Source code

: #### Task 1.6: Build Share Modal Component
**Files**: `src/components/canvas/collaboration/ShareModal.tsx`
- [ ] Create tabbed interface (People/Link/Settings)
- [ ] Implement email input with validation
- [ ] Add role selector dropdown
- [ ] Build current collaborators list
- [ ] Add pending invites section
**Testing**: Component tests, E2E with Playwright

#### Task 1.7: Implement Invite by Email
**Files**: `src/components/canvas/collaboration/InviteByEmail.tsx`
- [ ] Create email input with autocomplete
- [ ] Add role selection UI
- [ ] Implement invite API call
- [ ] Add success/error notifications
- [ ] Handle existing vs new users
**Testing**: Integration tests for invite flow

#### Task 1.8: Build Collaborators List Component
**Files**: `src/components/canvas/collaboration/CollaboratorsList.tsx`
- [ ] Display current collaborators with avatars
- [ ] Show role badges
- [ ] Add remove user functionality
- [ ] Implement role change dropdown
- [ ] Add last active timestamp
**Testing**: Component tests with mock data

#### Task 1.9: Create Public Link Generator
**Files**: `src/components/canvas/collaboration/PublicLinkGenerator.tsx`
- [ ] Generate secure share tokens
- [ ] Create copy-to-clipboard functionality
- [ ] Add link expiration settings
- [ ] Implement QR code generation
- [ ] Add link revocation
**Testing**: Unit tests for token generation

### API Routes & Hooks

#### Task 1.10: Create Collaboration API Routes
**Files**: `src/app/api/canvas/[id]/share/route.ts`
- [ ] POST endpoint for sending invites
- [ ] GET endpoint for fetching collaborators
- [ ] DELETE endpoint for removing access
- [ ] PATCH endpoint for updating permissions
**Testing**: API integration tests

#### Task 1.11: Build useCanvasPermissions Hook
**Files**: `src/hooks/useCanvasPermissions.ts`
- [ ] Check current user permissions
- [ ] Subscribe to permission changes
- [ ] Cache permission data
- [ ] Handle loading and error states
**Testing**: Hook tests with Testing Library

=-=-=

Task prompt: Where does the string "Routes" occur in the data above? Copy every line that holds it.

Result:
### API Routes & Hooks
#### Task 1.10: Create Collaboration API Routes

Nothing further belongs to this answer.